David Zwirner is pleased to present Afro Margin, an exhibition of eight pencil drawings by Chris Ofili. This is the artist's second exhibition at the gallery. His 2007 debut, Devil's Pie, was an expansive exhibition uniting his work in painting, sculpture, printmaking, and graphite drawing.
To accompany the exhibition, Radius Books/David Zwirner will publish Chris Ofili: Afro Margin, a limited edition catalogue of 500, signed and numbered by the artist. The catalogue includes a poem by Inua Ellams, a poet, writer, teacher, and performer based in London and an essay by Cameron Shaw, a New Yorkbased writer.

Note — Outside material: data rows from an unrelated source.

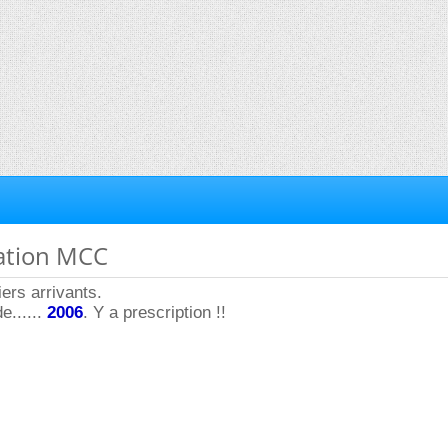
tation MCC
ers arrivants.
......
2006
. Y a prescription !!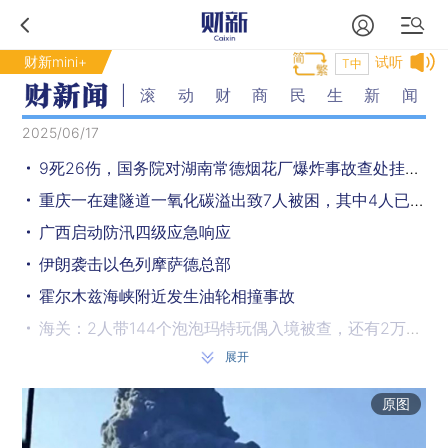
财新mini+
试听
T中
滚动财商民生新闻
2025/06/17
9死26伤，国务院对湖南常德烟花厂爆炸事故查处挂牌督办
重庆一在建隧道一氧化碳溢出致7人被困，其中4人已获救3人仍失联
广西启动防汛四级应急响应
伊朗袭击以色列摩萨德总部
霍尔木兹海峡附近发生油轮相撞事故
海关：2人带144个泡泡玛特玩偶入境被查，还有2万多个假Labubu被扣
展开
三名男子酒后路上推车数百米回家，算酒驾吗？交警回应
以军在加沙袭击等待援助卡车人群 致51人死亡
原图
七国集团成员未能就贸易谈判取得突破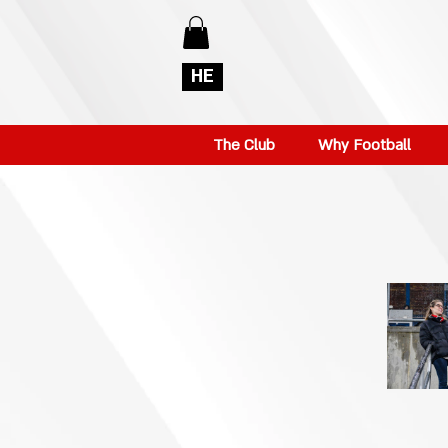
HE
The Club
Why Football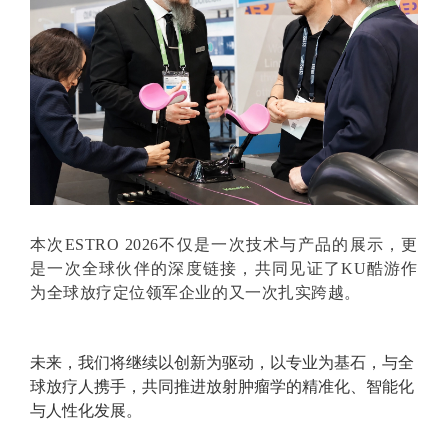
本次ESTRO 2026不仅是一次技术与产品的展示，更
是一次全球伙伴的深度链接，共同见证了KU酷游作
为全球放疗定位领军企业的又一次扎实跨越。
未来，我们将继续以创新为驱动，以专业为基石，与全
球放疗人携手，共同推进放射肿瘤学的精准化、智能化
与人性化发展。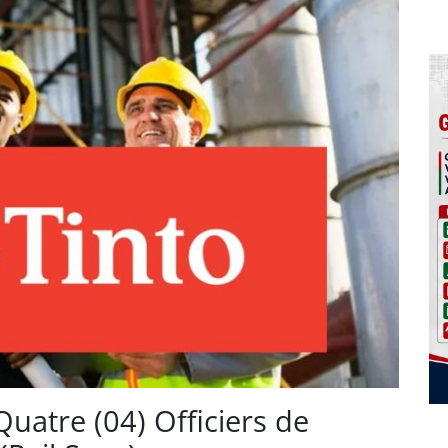
uatre (04) Officiers de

Begun in 2004, while Ofili was still living in London, the Afro Margin series continued after he moved to Trinidad in 2005, and was finally completed in 2007. Known primarily for his bold, large-scale paintings, these intimate drawings reveal Ofili to be a master draughtsman. In this exquisite series, Ofili employs his distinguished "afro heads," a signature motif he began working with in the early 1990s. Here the "margin"–created by darkened "afro heads" piled vertically into columns and varying in size–suggests gothic towers and aboriginal totems. With each work, Ofili started by consciously considering the width of the column, discovering and breaking the tension of the blank page. As the series progressed, conceptions of blackness also figured as a way to understand the margin. Moving transformed this idea, as he left a metropolitan center–London–for a place on the fringe of cultural activity–Trinidad. Formally, however, the series was not affected by the changes in the landscape. Unlike much of his other work, he tried to confine the relationship to the structure of the idea. As Cameron Shaw states in the catalogue essay, "Ultimately, the significance is in the arrangement . . . Like an automatic drawing, notebook doodle, or physical meditation, his intention was to disappear into the action, while simply maintaining awareness of its natural direction."